In the official documentation, it is recorded that the production company changed from Fulvia Cin.ca to P.C.M. during the shoot, the latter being Produzioni Cinematografiche Massaccesi, the company founded by D'Amato, for whom this was the first of many films he produced on his own. Actor and screenwriter George Eastman remembers that the budget was 20 million lire.

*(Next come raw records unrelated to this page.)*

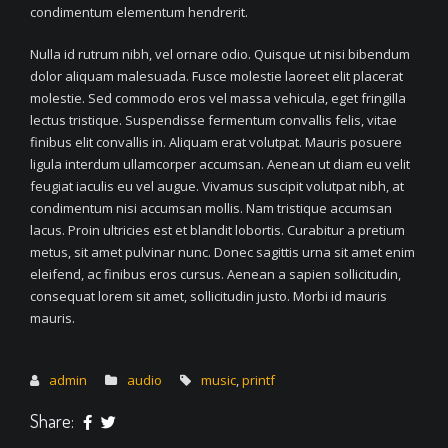
condimentum elementum hendrerit.
Nulla id rutrum nibh, vel ornare odio. Quisque ut nisi bibendum
dolor aliquam malesuada. Fusce molestie laoreet elit placerat
molestie. Sed commodo eros vel massa vehicula, eget fringilla
lectus tristique. Suspendisse fermentum convallis felis, vitae
finibus elit convallis in. Aliquam erat volutpat. Mauris posuere
ligula interdum ullamcorper accumsan. Aenean ut diam eu velit
feugiat iaculis eu vel augue. Vivamus suscipit volutpat nibh, at
condimentum nisi accumsan mollis. Nam tristique accumsan
lacus. Proin ultricies est et blandit lobortis. Curabitur a pretium
metus, sit amet pulvinar nunc. Donec sagittis urna sit amet enim
eleifend, ac finibus eros cursus. Aenean a sapien sollicitudin,
consequat lorem sit amet, sollicitudin justo. Morbi id mauris
mauris.
admin
audio
music
,
printf
Share: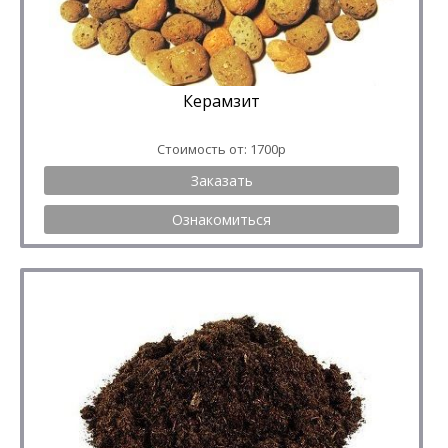
Керамзит
Стоимость от: 1700р
Заказать
Ознакомиться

Shooting began on November 12, 1979. The working titles were Amore ai tropici (literally: "Love in the tropics") and Much more. The film was shot on location in and around Santo Domingo.

== Release ==
===Censorship===
The film was first presented to the board of censorship on March 12, 1980 under its title Much more, but was subsequently withdrawn and presented again under its definitive title Sesso nero, under which it passed on May 30, 1980. No cuts were imposed.

===Theatrical releases===
In Italy, the film premiered at the cinema "Torino" in Turin on July 1, 1980, in Milan on July 18, and in Rome on July 30. The film's gross was 54.122.000 lire with 21.670 spectators in 8 cities and 62 days. In France, the film passed the board on October 2, 1980 and was distributed to Parisian cinemas in May 1981 under the title Exotic love. In Spain, it passed on March 7, 1984 and was shown in May 1984 to 55.585 spectators under the title Sexo negro.

===Home video===
In Italy, the film was released in a softcore version as Foemina (La femmina) by "Golden video" and "Broadcast", and hardcore as Sesso nero by "Cinevideosud" and "Shendene & Moizzi". On DVD, the hardcore version was released by "Stormovie". In Germany, the film's hardcore version was released on VHS by "Benra Kg" and on DVD as Orgasmo nero III. Schwarze Haut auf weißem Sand by "X-rated". In Greece, a shortened softcore version was released on DVD under the title Mavra kormia stin leuki ammo. In the United States, the hardcore version was released by "One 7 Movies" under the title Exotic Malice.

== Reception ==
For Mondo Digital in 2011, Sesso nero "can't be classified as a traditional porn film since it clearly doesn't have the traditional raincoat brigade in mind".
In their exhaustive 2014 monograph on early Italian hardcore film production (1980-1984), Andrea Napoli and Franco Grattarola both agreed that Sesso nero was the best and most beautiful film of the Italian "Golden Age" of adult filmmaking.